** TEXT FOR ANALYSIS follows **

Jeez. Your bitter is showing, but from what I remember of your past posts, you're choosing to stay with a serial cheater who doesn't respect you. So you really can't compare your situation to the average one.

I'm in awe of how many here are trying to *blame* the woman for a man's **** behavior, as though being a super-model and constantly catering to a man's every whim and need will somehow provide her with a magic cloak of invincibility against her horn-dog husband slobbering at women. Good luck with THAT.

A good lot of older men DON'T own mirrors. They're delusional and think their shiny scalps, beer guts, the nest of hair growing out of their noses and ears, their haggard looking faces, their flat asses and their uni-brows are still attractive, so by golly, their wives had better be stepping up to the plate and making sure _they're_ super models 24/7! And their super model wives had *also* better be swinging from chandeliers every night in sexy lingerie and 6" platform heels, making sure Quasimodo is satisfied because if he* isn't*, then her punishment will be him out and about drooling at younger women (who are more than likely disgusted by his flat ass and uni-brow as well as his sophomoric behavior.) But hey...delusion is a wonderful thing, ain't it?

** End of TEXT FOR ANALYSIS **
** DATASET EXTRACT follows **

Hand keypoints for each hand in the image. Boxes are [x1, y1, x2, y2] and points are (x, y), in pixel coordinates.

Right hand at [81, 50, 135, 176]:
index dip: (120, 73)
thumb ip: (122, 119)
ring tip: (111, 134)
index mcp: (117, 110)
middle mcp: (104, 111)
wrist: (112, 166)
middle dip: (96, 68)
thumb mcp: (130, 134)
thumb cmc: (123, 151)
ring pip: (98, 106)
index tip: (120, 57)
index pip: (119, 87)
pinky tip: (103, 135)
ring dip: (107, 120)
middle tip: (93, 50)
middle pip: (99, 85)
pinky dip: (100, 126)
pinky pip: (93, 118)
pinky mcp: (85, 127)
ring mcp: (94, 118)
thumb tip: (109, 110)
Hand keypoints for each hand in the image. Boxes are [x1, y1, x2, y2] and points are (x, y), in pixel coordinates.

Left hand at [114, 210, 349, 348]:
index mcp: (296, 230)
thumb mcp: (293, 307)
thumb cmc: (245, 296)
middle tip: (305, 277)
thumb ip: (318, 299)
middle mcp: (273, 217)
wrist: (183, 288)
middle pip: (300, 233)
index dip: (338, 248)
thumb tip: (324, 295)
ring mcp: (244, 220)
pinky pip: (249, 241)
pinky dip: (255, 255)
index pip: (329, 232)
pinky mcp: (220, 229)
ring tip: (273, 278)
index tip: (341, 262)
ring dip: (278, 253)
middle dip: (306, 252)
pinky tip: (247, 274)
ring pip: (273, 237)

** End of DATASET EXTRACT **
** DATASET EXTRACT follows **

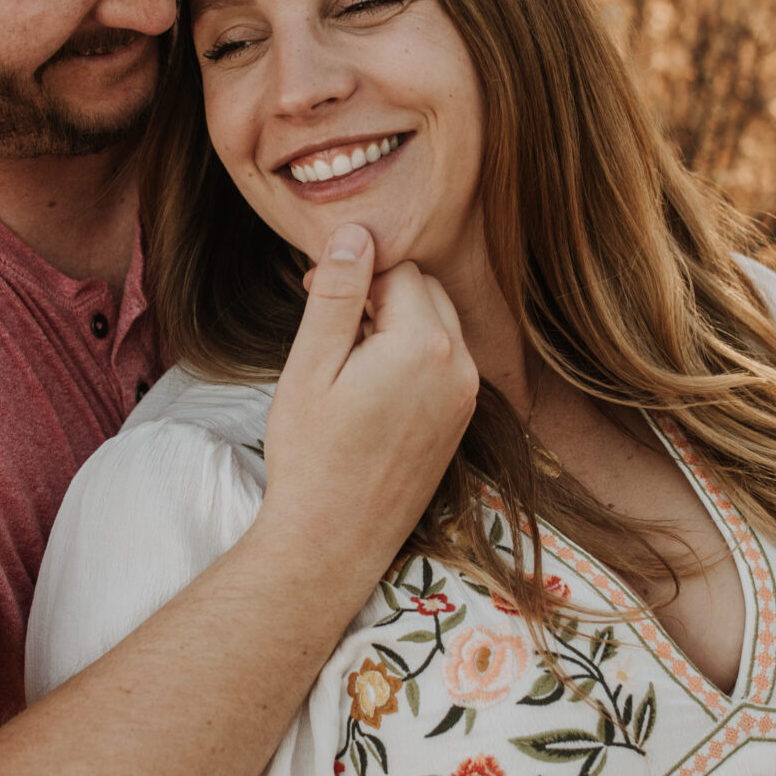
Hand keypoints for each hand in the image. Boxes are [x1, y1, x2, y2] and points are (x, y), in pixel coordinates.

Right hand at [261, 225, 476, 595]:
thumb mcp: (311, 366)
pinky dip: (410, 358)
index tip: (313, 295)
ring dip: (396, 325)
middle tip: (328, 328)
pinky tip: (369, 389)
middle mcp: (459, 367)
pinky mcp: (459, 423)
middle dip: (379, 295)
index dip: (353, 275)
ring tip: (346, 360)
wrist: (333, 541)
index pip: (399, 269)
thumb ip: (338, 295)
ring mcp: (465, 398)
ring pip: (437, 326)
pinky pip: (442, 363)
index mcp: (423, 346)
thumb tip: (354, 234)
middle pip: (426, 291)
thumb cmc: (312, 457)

** End of DATASET EXTRACT **

EXERCISE 1 ▸
Answer these about the forum post:
(a) What does the writer recall from the addressee's past posts?
(b) What does the writer say a good lot of older men don't own?
(c) How high are the platform heels mentioned?
EXERCISE 2 ▸
Return the forum post word for word from "I'm in awe of" to "luck with THAT.".

TASK ANSWER 1 ▸
(a) That the addressee is choosing to stay with a serial cheater who doesn't respect them.
(b) Mirrors.
(c) 6 inches.

TASK ANSWER 2 ▸
I'm in awe of how many here are trying to *blame* the woman for a man's **** behavior, as though being a super-model and constantly catering to a man's every whim and need will somehow provide her with a magic cloak of invincibility against her horn-dog husband slobbering at women. Good luck with THAT.